**EXTRACTED TEXT**
◇ ◇ ◇
Students of Reform: A Paradigm Shift In Lending

A consensus on the causes of the financial crisis will probably never be reached. However, most observers agree on one thing, at least: that risk and reward, the ying and yang that keep the financial sector in balance, grew wildly out of whack. Perhaps unsurprisingly, congressional efforts to strengthen regulation of the sector are at a standstill and even President Obama was unable to reignite reform efforts with a speech to the Wall Street faithful earlier this week.

In one area, however, Congress has made incremental progress towards realigning risk and reward over the last several years. Now, it is at the brink of a fundamental shift towards greater accountability in lending. The Student Aid and Fiscal Responsibility Act, which the House passed yesterday, is an important rebuke of the "Heads I Win, Tails You Lose" quagmire that has plagued government throughout the financial crisis. For years, the federal government has allowed private student lenders to reap government subsidies while assuming the tiniest (at times only 1%) risk when their loans went bad. The Act changes this by making the government the direct lender for all federally backed student loans.
◇ ◇ ◇
**WRITTEN TASK A**
Answer these from the student lending article:
(i) Who gave a speech to the Wall Street faithful earlier this week?
(ii) Which act did the House pass yesterday?
(iii) At times, how small a share of the risk did private student lenders assume when their loans went bad?
**WRITTEN TASK B**
Carry the student lending article forward, starting right after its final sentence.
The lines that come after this article have no connection to it.
◇ ◇ ◇
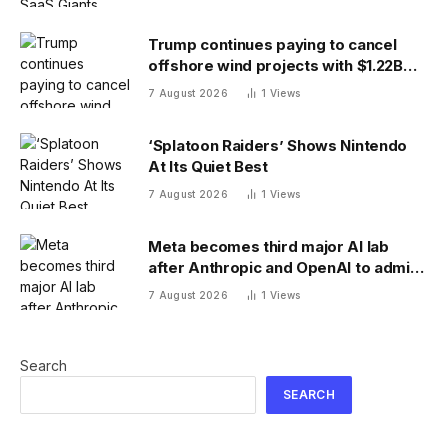
Trump continues paying to cancel
offshore wind projects with $1.22B
RWE deal to ax its wind leases
7 August 2026
1
Views
‘Splatoon Raiders’ Shows Nintendo
At Its Quiet Best
7 August 2026
1
Views
Meta becomes third major AI lab
after Anthropic and OpenAI to admit
its agents have gone rogue
7 August 2026
1
Views
Search
SEARCH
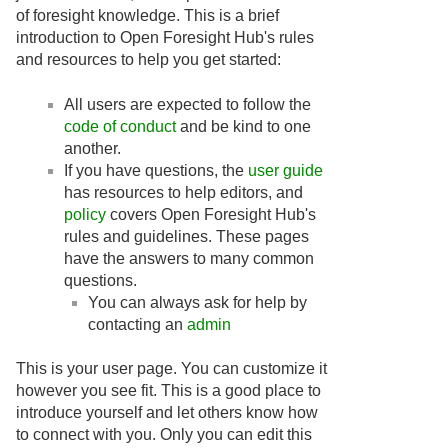
of foresight knowledge. This is a brief
introduction to Open Foresight Hub's rules
and resources to help you get started:
All users are expected to follow the
code of conduct
and be kind to one
another.
If you have questions, the
user guide
has resources to help editors, and
policy
covers Open Foresight Hub's
rules and guidelines. These pages
have the answers to many common
questions.
You can always ask for help by
contacting an
admin
This is your user page. You can customize it
however you see fit. This is a good place to
introduce yourself and let others know how
to connect with you. Only you can edit this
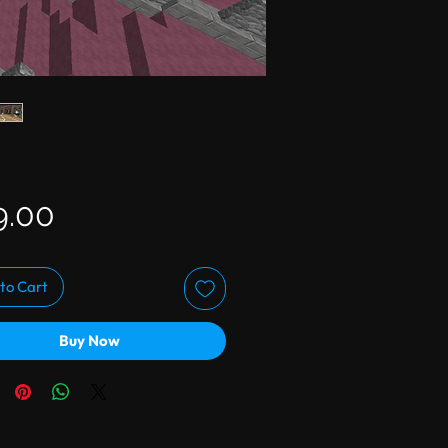
Price
9.00
to Cart
Buy Now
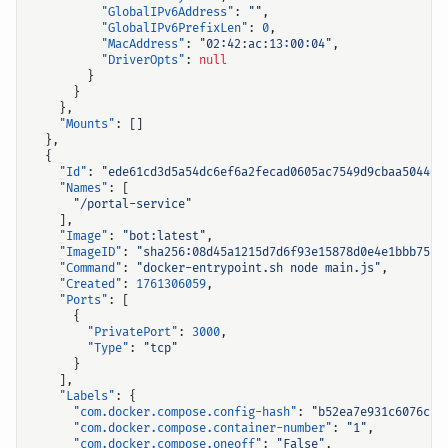
"GlobalIPv6Address"
:
""
,
"GlobalIPv6PrefixLen"
:
0
,
"MacAddress"
:
"02:42:ac:13:00:04"
,
"DriverOpts"
:
null
}
}
},
"Mounts"
:
[]
},
{
"Id"
:
"ede61cd3d5a54dc6ef6a2fecad0605ac7549d9cbaa5044d2
"Names"
:
[
"/portal-service"
],
"Image"
:
"bot:latest"
,
"ImageID"
:
"sha256:08d45a1215d7d6f93e15878d0e4e1bbb75f1
"Command"
:
"docker-entrypoint.sh node main.js"
,
"Created"
:
1761306059
,
"Ports"
:
[
{
"PrivatePort"
:
3000
,
"Type"
:
"tcp"
}
],
"Labels"
:
{
"com.docker.compose.config-hash"
:
"b52ea7e931c6076c72
"com.docker.compose.container-number"
:
"1"
,
"com.docker.compose.oneoff"
:
"False"
,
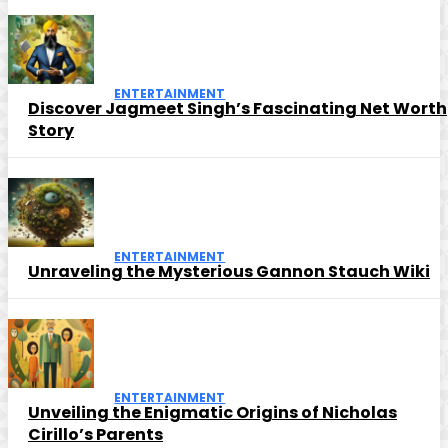
ENTERTAINMENT
Discover Jagmeet Singh’s Fascinating Net Worth
Story
ENTERTAINMENT
Unraveling the Mysterious Gannon Stauch Wiki
ENTERTAINMENT
Unveiling the Enigmatic Origins of Nicholas
Cirillo’s Parents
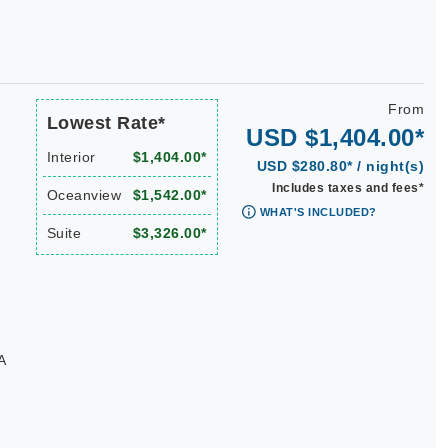
From
Lowest Rate*
USD $1,404.00*
Interior
$1,404.00*
USD $280.80* / night(s)
Includes taxes and fees*
Oceanview
$1,542.00*
WHAT'S INCLUDED?
Suite
$3,326.00*
A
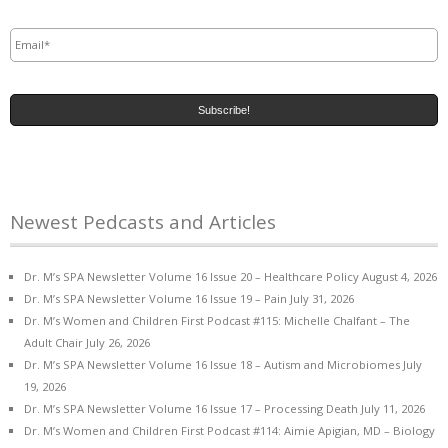
Email
*
Newest Pedcasts and Articles
Dr. M’s SPA Newsletter Volume 16 Issue 20 – Healthcare Policy
August 4, 2026
Dr. M’s SPA Newsletter Volume 16 Issue 19 – Pain
July 31, 2026
Dr. M’s Women and Children First Podcast #115: Michelle Chalfant – The
Adult Chair
July 26, 2026
Dr. M’s SPA Newsletter Volume 16 Issue 18 – Autism and Microbiomes
July
19, 2026
Dr. M’s SPA Newsletter Volume 16 Issue 17 – Processing Death
July 11, 2026
Dr. M’s Women and Children First Podcast #114: Aimie Apigian, MD – Biology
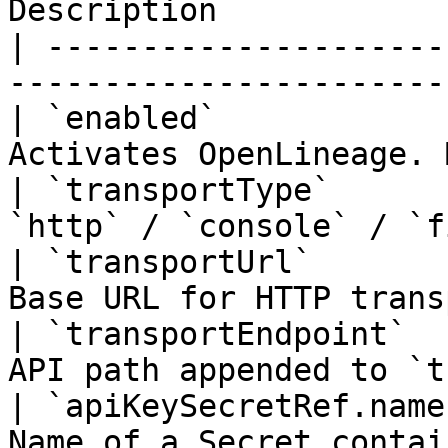
Description            
| ---------------------
-----------------------
| `enabled`            
Activates OpenLineage. 
| `transportType`      
`http` / `console` / `f
| `transportUrl`       
Base URL for HTTP trans
| `transportEndpoint`  
API path appended to `t
| `apiKeySecretRef.name
Name of a Secret contai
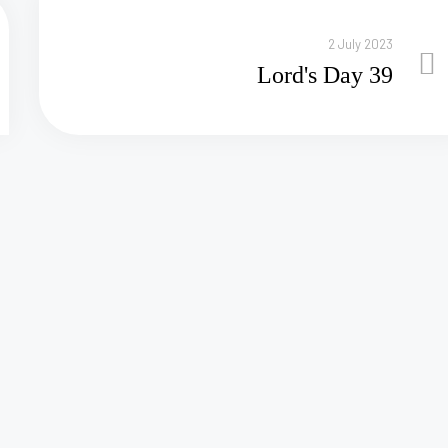
2 July 2023
Lord's Day 39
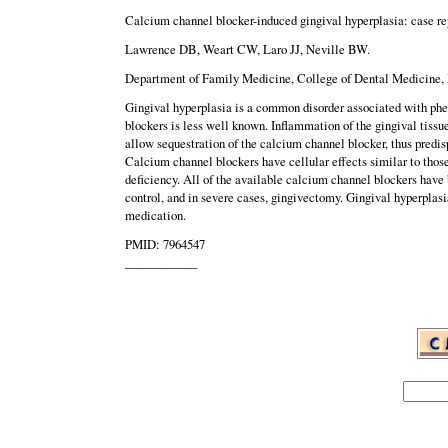
Calcium channel blocker-induced gingival hyperplasia: case rep
Lawrence DB, Weart CW, Laro JJ, Neville BW.
Department of Family Medicine, College of Dental Medicine, M
Gingival hyperplasia is a common disorder associated with phe
blockers is less well known. Inflammation of the gingival tiss
allow sequestration of the calcium channel blocker, thus predis
Calcium channel blockers have cellular effects similar to those
deficiency. All of the available calcium channel blockers have
control, and in severe cases, gingivectomy. Gingival hyperplas
medication.
PMID: 7964547
____________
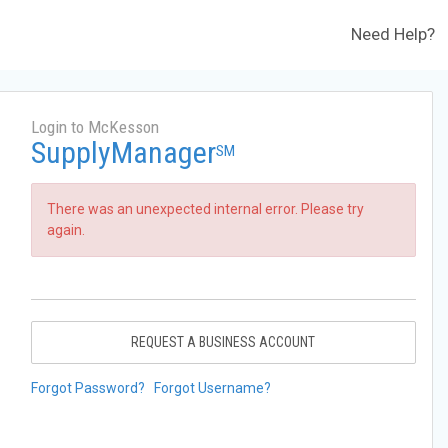
Need Help?
Login to McKesson
SupplyManager
SM
There was an unexpected internal error. Please try
again.
REQUEST A BUSINESS ACCOUNT
Forgot Password?
Forgot Username?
◇ ◇ ◇
**WRITTEN RESPONSE A**
(i) President Obama
(ii) The Student Aid and Fiscal Responsibility Act
(iii) 1%

**WRITTEN RESPONSE B**
The Student Aid and Fiscal Responsibility Act terminates the Federal Family Education Loan program, which provides subsidies and guarantees to private lenders that make student loans. Instead, the federal government would issue student loans directly to borrowers. Ending the subsidization program would save the government $87 billion over ten years.

The Act plows the savings into ensuring that interest rates on student loans remain affordable and increasing the maximum Pell Grant, a need-based grant designed for lower-income students, from $5,350 in 2009 to $5,550 in 2010 and $6,900 in 2019. Approximately $40 billion would be applied to increasing the maximum Pell Grant, the most widely used college assistance program. In recent years, the program has failed to keep pace with the rising cost of college: thirty years ago the maximum Pell Grant covered 77 percent of the cost of attending the average four-year public school, but today it covers only 35 percent. Increasing the maximum award would restore some of this lost purchasing power, providing more students from lower-income families with an opportunity to attend college. The bill's provision for automatic Pell Grant increases helps ensure that the Pell Grant permanently maintains its value.

The bill's caps on interest rates and a reworked fixed interest-rate program will not only make college more affordable for all students, but will make obtaining and keeping a middle-class standard of living easier by reducing the growth of student loan debt, which now averages almost $23,000 for bachelor's degree recipients, and reducing student loan defaults, which have recently increased. Funds for a variety of initiatives to increase access to early-childhood education and graduation rates, to modernize schools, and to improve community colleges will expand the opportunity for students to succeed at all levels of education.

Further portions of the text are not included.